First, however, we must correct some statements the writer has made. The writer suggests that both gun owners and private ranges would be paying a tax to provide funding for public shooting ranges. In truth, this funding mechanism has been in place for 75 years at the request of the firearms and ammunition manufacturing industry, and it is paid for by those companies. The excise tax authorized by the Pitman-Robertson Act was imposed to support wildlife conservation and hunter education and to provide for public access and opportunity for members of the public to exercise the Second Amendment!
Second, the author, Barry Fagin, suggests that it is the federal government that would be building shooting ranges with passage of the proposed legislation. That is incorrect. It would be the states, using the funds reallocated to them, along with their own funds, to build and enhance shooting facilities available to the public.
The legislation criticized by Barry Fagin simply would provide states more flexibility to be better able to use the Pittman-Robertson funds for one of the purposes for which the excise tax on manufacturers exists: provide the public with shooting opportunities. Shooting sports participants and manufacturers are the largest financial supporters of wildlife conservation throughout the United States, having contributed more than $7 billion since 1937 to habitat conservation, recreational shooting and wildlife management through Pittman-Robertson excise tax payments. Target shooters are a significant purchaser of the firearms and ammunition for which manufacturers pay the excise tax. Don’t they deserve a return on their investment in the form of more access and opportunity? And when they do get that opportunity, it will lead to more purchases and more funding for conservation, hunter education and, yes, recreational shooting opportunities. It is an unending cycle that benefits all.
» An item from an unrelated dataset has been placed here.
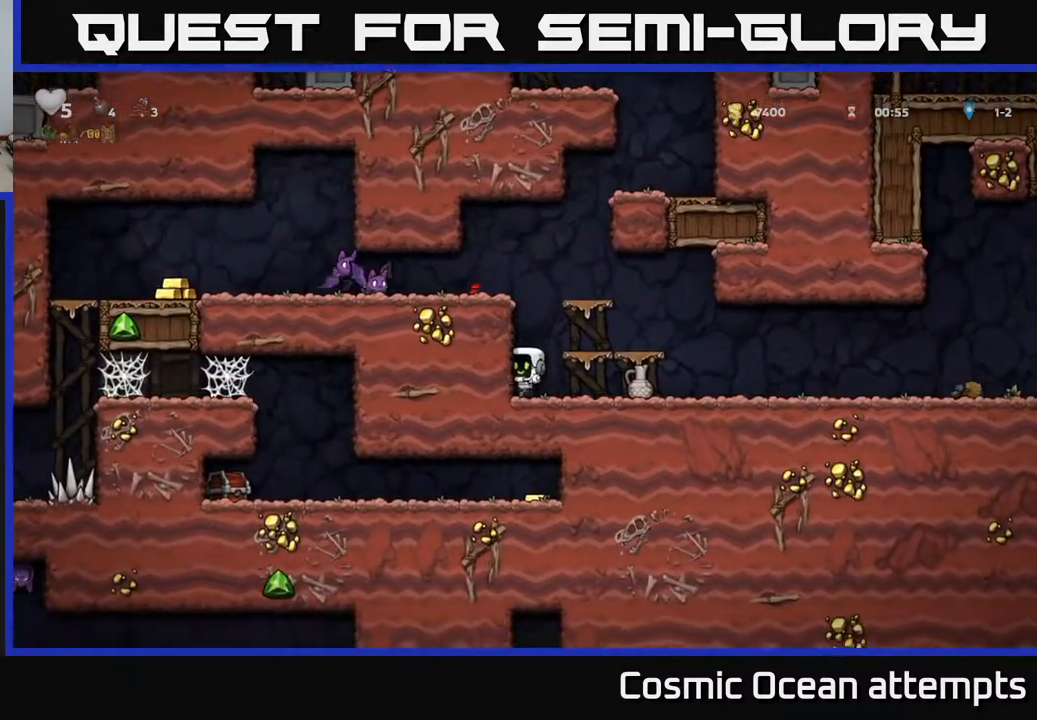
{"buttons": ["A", "X", "DPAD_LEFT"], "left_stick": "center", "right_stick": "center", "events": [[67, "DPAD_LEFT", "down"], [150, "A", "up"], [367, "A", "down"], [417, "X", "down"]]}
In recent years, opportunities for Americans to safely engage in recreational and competitive shooting have declined on both public and private lands. In addition to impacting recreational shooters, these declines have also reduced opportunities for hunters to sight in their firearms and practice shooting before hunting season. This legislation would help address this loss of access and opportunity by allowing states to allocate a greater proportion of their federal Pittman-Robertson wildlife funds to the development of shooting ranges.
Despite the unqualified success of this historic “user pays” system, Pittman-Robertson receipts have traditionally been allocated in a manner that disproportionately underfunds the creation of recreational shooting opportunities. The Target Practice and Marksmanship Training Support Act will fix this inequity. By encouraging states to develop new shooting ranges that will encourage participation in the shooting sports, S. 1249/H.R. 3065 will ensure that a major component of the Pittman-Robertson Act — to maximize funding for wildlife conservation — continues to be fulfilled for generations.